A survey from NHS Providers finds that more than a third of respondents are cutting clinical posts as they try to balance their books.

NHS trusts have said that they are determined to protect patient safety even as both services and jobs are cut.

The NHS is looking to recover a predicted financial shortfall that reached nearly £7 billion this year and trusts have been asked to reduce running costs drastically while improving performance against key targets. With the 10-year health plan due to be published in the coming months, nearly half of trust leaders have warned they are scaling back services to deliver tough financial plans.

Virtual wards, rehabilitation centres, talking therapies and diabetes services for young people are among the services identified at risk, demonstrating the extremely tough choices being faced by NHS leaders.
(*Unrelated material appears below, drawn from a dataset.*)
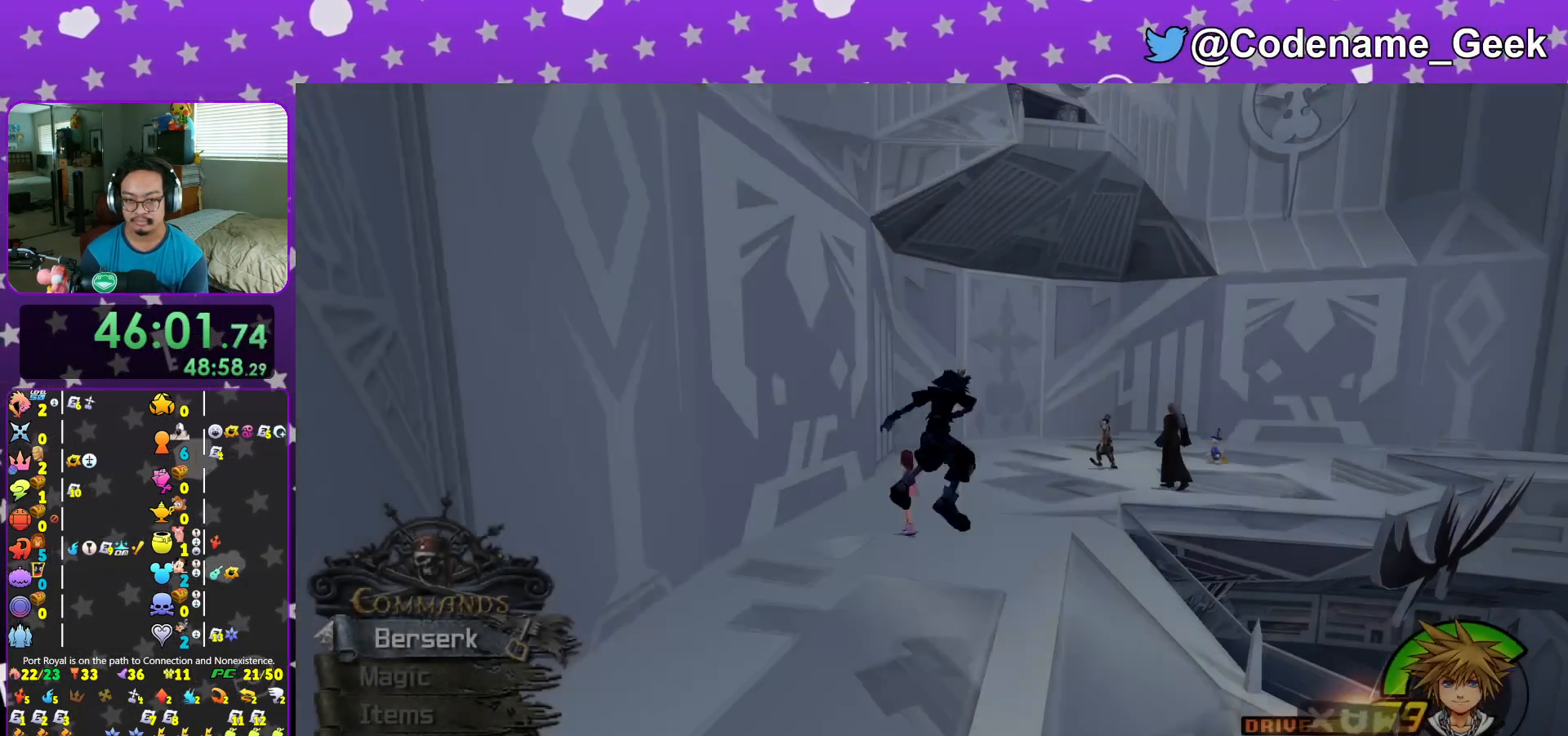
{"buttons": ["Y"], "left_stick": "up-right", "right_stick": "right", "events": [[100, "B", "up"], [116, "Y", "down"], [250, "right_stick", "right"]]}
The results from the survey by NHS Providers, the membership organisation for the NHS hospital, mental health, community and ambulance services, found that more than a third (37%) of respondents said that their organisation is cutting clinical posts as they try to balance their books, with a further 40% considering this.

Cuts have consequences

With trusts told to halve corporate cost growth, 86% of trust leaders said their organisation is going to have to cut posts in non-clinical teams – such as HR, finance, estates, digital and communications – which potentially risks efforts to deliver services, innovate and improve productivity.

The scale of job cuts is becoming clear with a number of trusts aiming to take out 500 posts or more and one organisation planning to cut around 1,000 jobs.

Close to three in five respondents said patient experience (61%), work to address health inequalities (60%) and access to timely care (57%) were most at risk of being impacted.

Nearly nine in ten (88%) said they don’t have enough funding to invest in prevention.

“Trust leaders will always put patient safety and quality of care first,” said interim chief executive of NHS Providers Saffron Cordery. “But let’s also be clear: cuts have consequences. NHS trusts face competing priorities of improving services for patients and boosting performance while trying to balance the books with ever-tighter budgets. National leaders must appreciate that makes a hard job even harder.”